Dotyk jest pierwszym językiem, którym mówimy. Lomi Lomi Nui to sztuka pracy z ciałem wywodząca się rodem z Hawajów, o jej dobroczynnym wpływie na zdrowie rozmawiamy z Piotrem Górnickim, masażystą Lomi Lomi Nui w linii Abrahama Kawai’i, uczestnikiem kursów prowadzonych przez certyfikowanych nauczycieli Aloha International, absolwentem warszawskiej AWF.
Dorota Tuńska: Masaże to chyba jedna z najstarszych metod terapeutycznych stosowana przez ludzi, kto ich nie kocha. Jesteś specjalistą od Lomi Lomi Nui, to coś więcej niż masaż, na czym polega?

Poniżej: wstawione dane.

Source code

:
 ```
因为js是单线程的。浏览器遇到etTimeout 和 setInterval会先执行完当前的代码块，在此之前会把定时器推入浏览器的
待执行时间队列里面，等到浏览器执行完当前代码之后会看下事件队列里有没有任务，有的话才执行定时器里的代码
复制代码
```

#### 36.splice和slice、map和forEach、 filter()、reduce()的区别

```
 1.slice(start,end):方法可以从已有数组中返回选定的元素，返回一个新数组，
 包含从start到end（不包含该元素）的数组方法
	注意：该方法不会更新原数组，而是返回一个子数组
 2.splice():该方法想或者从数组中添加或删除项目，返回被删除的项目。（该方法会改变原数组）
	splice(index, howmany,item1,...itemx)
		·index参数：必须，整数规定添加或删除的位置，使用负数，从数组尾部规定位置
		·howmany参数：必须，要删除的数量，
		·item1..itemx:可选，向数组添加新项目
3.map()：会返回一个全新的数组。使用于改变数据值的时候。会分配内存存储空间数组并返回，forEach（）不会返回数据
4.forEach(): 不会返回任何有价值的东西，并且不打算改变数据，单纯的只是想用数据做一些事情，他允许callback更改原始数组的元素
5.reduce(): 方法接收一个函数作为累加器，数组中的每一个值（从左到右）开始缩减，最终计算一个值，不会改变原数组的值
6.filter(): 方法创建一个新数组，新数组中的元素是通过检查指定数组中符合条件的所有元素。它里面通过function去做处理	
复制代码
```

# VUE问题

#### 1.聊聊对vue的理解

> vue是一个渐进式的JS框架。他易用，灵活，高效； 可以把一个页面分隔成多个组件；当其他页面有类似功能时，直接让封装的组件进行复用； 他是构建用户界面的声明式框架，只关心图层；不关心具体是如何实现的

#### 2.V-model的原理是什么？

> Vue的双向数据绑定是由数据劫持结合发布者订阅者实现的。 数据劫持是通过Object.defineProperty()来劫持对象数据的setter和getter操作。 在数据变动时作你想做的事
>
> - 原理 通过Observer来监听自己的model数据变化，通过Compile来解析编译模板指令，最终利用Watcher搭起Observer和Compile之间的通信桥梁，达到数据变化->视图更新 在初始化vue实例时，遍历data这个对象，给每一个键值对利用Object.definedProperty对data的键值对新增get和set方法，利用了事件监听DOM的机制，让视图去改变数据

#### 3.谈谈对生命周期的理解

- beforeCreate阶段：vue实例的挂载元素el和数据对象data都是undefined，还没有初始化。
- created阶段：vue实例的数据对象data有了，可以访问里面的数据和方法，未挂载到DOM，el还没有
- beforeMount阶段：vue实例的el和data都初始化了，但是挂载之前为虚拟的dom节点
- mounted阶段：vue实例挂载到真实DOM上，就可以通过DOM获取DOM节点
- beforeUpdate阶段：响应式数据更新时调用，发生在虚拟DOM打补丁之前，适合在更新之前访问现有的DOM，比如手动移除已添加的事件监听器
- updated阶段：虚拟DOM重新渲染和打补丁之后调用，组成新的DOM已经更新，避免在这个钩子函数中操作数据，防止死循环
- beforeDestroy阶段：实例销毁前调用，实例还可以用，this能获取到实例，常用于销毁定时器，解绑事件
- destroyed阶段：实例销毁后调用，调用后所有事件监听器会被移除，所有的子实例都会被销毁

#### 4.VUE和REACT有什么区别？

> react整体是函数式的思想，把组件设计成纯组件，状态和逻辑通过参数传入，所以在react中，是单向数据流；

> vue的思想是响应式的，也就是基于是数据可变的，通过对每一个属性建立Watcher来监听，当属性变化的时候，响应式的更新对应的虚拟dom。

Piotr Górnicki: Tak, faktycznie historia masaży sięga czasów tak odległych, że ciężko stwierdzić jednoznacznie, kiedy pojawiły się po raz pierwszy. Na pewno były wykonywane już w starożytności w Egipcie, Grecji, Chinach i Indiach oraz wielu innych kulturach rdzennych, co oficjalnie potwierdzają odkrycia archeologiczne, przekazy pisane czy sztuka. W czasach starożytnych masaż występował w formie rytuałów religijnych, podczas których namaszczano ciało świętymi olejami i dokonywano obrzędów towarzyszących. Masaż Lomi Lomi Nui jest świątynnym masażem polinezyjskim pochodzącym z Hawajów, wykonywanym dawniej przez kahunów, czyli hawajskich szamanów, a wiedza o nim przekazywana była z pokolenia na pokolenie. Ceremonia Lomi Lomi Nui zarezerwowana była początkowo tylko dla osób szczególnie ważnych w społeczeństwie, masażowi towarzyszyło namaszczanie olejami, śpiewanie modlitw (pule) oraz taniec hula. Wszystko po to, aby osoba poddana masażowi została całościowo oczyszczona, naenergetyzowana i uzyskała podwyższony stan świadomości.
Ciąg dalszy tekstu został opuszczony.